I think it’s important to show that respect for other cultures is part of what cool people do. We don’t have to get permission (through in-group, or marriage, or a PhD) in order to talk about it. We should all talk about it!
Makes sense. I was thinking about it from a Canadian angle, but it’s not actually my field and so I’m not sure who is working on it these days 🙂
Makes sense. I was thinking about it from a Canadian angle, but it’s not actually my field and so I’m not sure who is working on it these days 🙂
I received a scholarship as well! I’ll be coming from the Eastern US and this is my first time, also.I look forward to meeting all the costumers I follow online.
Yay! I look forward to meeting you!
I won a scholarship as well. And got a deal on flights. I’m travelling from Canada and the biggest difficulty was getting murdered on the exchange rate. The scholarship will help a lot. If I really love it though, I don’t know what I will do to arrange it so I can go again!
I don’t do heat either. There have been a few non authentic ice packs stuffed in a bonnet or two in my costuming life! I do do well with AC though!
I’m also struggling with what to bring because of baggage restraints. Hoop dresses are out. I don’t think packing 4 petticoats is going to be good either! Mostly bustle era it is! Then have them fit the themes and not involve to many projects and expenses leading up to it! And those projects have to fit in the suitcase! I’m facing the fact that if the airlines allow it, I may have to have two suitcases!
I’d go to anything you had to teach. I’m sure you’d knock it out of the park! See you there! And I will say hi first. Will you forgive me if I murder the pronunciation of your name?
Maybe you can frame appropriation with: You don’t need a PhD to celebrate other cultures in a way that is respectful. Kindness for others is everyone’s business.
The longline corset one and the colonial New Zealand one are the two I’d love to hear – if only I could be there. I’m in the UK and an impoverished historical costume maker who can only dream of it. I hope you have a great time! x
I would love to learn about costuming groups! I really want to start one in my area. Have a great time at CoCo, what a treat for you and everyone there!
It would be really interesting to look at how clothing in Colonial New Zealand up through
to Borneo was changed/influenced by the influx of Western modes by the advent of war
in the Pacific 1941.
Borneo/PNG etc are “furtherest-flung” as their cultures get very little attention (even now) despite being
among the richest resources for minerals, natural gas, and missionaries.
PS: Apparently, parachute silk was ‘on trend’ in the Pacific Theatre of War.
I’m afraid WWII in the Pacific doesn’t hugely interest me, and it’s not something I’ve researched, so someone else will have to focus on that. 🙂
You’re going to be at Costume College! And I’m going to be at Costume College! If I faint upon meeting you, please do not laugh too much.

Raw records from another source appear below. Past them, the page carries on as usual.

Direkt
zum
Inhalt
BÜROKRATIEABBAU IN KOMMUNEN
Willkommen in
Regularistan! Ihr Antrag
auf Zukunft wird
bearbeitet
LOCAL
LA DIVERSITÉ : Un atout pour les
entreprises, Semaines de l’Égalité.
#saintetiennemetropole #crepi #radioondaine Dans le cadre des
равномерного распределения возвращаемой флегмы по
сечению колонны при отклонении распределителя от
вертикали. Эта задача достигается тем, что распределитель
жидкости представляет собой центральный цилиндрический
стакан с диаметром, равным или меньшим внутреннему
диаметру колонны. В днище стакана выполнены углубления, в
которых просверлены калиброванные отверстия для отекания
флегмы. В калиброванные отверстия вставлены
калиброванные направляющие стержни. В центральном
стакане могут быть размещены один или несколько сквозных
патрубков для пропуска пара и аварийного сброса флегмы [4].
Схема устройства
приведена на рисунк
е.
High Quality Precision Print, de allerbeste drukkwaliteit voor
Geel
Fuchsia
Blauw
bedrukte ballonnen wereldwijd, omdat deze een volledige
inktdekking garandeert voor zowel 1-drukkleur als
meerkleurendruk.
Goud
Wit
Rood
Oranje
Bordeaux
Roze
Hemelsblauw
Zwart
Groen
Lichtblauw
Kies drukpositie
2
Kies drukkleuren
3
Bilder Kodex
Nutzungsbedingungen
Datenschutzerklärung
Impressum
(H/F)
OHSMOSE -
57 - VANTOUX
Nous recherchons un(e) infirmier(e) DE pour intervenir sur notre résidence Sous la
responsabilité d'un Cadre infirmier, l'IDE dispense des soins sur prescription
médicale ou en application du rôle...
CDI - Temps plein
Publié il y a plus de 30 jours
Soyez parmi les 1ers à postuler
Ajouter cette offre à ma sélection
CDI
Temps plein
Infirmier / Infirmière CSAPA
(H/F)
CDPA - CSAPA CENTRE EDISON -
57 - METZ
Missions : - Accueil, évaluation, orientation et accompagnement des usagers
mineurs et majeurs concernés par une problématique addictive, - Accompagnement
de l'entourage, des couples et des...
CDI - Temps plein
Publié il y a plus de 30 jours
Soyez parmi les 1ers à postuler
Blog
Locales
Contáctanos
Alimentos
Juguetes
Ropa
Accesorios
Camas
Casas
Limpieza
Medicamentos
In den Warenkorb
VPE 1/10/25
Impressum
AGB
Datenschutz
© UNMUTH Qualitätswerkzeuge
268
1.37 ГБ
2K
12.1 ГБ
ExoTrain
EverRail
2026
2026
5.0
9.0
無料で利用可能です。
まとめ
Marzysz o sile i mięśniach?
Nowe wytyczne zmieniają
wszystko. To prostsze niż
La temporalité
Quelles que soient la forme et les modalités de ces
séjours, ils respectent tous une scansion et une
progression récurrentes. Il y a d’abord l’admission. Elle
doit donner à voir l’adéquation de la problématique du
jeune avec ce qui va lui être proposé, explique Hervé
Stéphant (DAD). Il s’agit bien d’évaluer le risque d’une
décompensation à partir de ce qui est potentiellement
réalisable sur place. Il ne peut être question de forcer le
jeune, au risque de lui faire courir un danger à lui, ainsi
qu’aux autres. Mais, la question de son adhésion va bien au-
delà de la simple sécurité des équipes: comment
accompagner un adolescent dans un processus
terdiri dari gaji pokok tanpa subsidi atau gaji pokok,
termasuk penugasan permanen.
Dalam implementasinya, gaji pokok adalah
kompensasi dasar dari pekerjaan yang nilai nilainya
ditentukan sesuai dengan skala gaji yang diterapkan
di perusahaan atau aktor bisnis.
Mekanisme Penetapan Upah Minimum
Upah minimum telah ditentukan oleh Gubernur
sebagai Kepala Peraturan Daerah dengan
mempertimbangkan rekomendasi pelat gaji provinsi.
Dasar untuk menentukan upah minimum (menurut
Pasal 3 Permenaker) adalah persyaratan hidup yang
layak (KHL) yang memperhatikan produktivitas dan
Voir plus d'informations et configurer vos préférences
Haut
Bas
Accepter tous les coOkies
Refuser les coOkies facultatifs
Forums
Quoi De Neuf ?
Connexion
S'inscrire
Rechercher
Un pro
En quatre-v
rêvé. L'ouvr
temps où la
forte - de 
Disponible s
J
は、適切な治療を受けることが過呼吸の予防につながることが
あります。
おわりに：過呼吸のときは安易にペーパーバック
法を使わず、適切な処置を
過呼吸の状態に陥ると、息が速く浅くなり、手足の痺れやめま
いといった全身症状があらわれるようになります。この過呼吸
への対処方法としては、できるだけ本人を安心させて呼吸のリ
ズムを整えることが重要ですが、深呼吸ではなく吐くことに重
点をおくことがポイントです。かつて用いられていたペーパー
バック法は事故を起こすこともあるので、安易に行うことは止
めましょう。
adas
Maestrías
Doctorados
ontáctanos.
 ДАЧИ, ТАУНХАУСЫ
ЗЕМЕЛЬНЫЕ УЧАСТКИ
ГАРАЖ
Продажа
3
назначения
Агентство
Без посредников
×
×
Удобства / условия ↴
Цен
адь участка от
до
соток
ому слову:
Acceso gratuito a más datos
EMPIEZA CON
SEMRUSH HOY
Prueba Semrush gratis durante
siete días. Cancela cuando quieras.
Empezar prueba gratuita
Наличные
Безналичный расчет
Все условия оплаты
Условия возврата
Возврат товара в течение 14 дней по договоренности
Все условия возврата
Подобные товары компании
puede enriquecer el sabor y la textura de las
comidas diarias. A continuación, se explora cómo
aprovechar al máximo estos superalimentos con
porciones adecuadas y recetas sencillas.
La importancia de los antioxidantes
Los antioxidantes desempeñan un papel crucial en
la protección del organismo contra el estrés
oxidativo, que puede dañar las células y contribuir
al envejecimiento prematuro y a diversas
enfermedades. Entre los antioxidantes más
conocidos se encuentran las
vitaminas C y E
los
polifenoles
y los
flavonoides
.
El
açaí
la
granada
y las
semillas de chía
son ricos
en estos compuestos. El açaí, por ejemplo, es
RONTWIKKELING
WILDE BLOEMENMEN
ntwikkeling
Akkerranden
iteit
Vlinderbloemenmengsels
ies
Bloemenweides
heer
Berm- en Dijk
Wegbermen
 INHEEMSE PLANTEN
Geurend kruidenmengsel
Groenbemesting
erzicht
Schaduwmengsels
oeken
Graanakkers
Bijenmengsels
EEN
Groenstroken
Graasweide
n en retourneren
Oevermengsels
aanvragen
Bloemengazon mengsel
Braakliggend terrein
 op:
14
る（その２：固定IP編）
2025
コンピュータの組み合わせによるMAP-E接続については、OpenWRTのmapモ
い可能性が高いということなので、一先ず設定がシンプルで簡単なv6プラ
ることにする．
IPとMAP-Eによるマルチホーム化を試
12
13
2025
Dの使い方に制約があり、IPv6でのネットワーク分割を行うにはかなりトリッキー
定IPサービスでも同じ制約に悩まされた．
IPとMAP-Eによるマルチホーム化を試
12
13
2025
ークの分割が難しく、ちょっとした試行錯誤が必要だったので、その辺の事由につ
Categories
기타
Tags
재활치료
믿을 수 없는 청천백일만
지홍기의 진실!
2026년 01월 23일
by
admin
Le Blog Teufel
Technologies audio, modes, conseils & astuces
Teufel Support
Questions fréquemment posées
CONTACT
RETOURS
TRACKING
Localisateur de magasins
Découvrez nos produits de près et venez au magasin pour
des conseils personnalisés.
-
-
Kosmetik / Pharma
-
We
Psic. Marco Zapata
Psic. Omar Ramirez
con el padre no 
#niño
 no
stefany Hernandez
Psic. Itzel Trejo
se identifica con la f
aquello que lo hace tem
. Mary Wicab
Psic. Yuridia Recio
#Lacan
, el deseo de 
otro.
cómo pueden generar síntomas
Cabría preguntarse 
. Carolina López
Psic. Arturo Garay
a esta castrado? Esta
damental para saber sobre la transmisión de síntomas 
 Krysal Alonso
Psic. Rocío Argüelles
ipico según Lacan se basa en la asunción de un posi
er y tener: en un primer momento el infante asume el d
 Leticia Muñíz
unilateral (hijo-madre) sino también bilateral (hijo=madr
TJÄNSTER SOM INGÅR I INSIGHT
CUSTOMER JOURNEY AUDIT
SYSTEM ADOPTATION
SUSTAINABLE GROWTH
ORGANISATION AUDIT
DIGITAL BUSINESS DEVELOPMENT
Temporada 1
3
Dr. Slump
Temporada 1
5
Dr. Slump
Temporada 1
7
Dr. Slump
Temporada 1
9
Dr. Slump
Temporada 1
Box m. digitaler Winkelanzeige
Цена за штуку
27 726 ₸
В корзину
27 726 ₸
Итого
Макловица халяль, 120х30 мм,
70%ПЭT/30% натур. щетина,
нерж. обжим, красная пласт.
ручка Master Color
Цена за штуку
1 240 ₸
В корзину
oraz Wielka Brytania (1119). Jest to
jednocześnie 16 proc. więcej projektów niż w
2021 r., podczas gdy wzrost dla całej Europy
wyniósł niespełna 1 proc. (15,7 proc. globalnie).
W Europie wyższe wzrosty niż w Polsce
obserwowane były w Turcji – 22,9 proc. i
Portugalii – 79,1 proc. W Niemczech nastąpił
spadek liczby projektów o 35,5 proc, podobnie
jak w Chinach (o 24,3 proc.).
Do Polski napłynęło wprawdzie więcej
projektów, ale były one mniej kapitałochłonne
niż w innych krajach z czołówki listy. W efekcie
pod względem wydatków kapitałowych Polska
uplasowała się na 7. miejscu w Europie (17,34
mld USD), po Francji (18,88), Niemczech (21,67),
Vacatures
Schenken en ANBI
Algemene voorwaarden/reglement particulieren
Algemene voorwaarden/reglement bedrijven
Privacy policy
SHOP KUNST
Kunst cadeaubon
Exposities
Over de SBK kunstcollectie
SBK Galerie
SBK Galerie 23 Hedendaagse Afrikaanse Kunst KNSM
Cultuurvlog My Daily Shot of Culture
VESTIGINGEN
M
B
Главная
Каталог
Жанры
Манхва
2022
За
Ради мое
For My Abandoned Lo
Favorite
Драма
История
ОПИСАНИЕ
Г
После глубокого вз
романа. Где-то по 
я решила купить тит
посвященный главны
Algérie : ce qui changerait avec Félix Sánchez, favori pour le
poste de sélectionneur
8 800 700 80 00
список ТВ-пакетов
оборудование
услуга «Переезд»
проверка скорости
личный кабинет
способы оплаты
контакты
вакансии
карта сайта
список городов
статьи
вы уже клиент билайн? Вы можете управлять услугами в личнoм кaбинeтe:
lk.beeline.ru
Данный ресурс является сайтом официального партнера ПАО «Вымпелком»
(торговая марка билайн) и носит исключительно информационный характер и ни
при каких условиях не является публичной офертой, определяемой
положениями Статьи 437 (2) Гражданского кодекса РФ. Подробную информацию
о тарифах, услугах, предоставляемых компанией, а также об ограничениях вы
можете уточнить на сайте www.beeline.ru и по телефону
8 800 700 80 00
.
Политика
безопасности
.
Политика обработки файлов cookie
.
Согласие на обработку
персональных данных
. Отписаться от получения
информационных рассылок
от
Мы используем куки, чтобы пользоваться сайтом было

I think the cultural appropriation class is a huge need in the costuming community, especially in light of the puzzling and/or inappropriate blurbs for some of this year’s CoCo events. I would also love anything you’d like to do about NZ or Hawaii, as both have fascinating histories that we don’t hear anything about here in the mainland US. My only idea that you haven’t mentioned would be doing a class related to the 1600s. Lots of the costume community tends to skip from the Renaissance to the Georgian, and I’d love to learn more about that missing era. And to me, Ninon is your most iconic work.
I’m so excited to see you there!
I like Costuming and Cultural Appropriation and Living in a Longline Corset.
Congratulations, that’s awesome! Any of those sound fantastic, and I will be there also (only my second time ever, last time I attended was 5+ years ago), hopefully we can meet & good luck with CoCo sewing & teaching plans!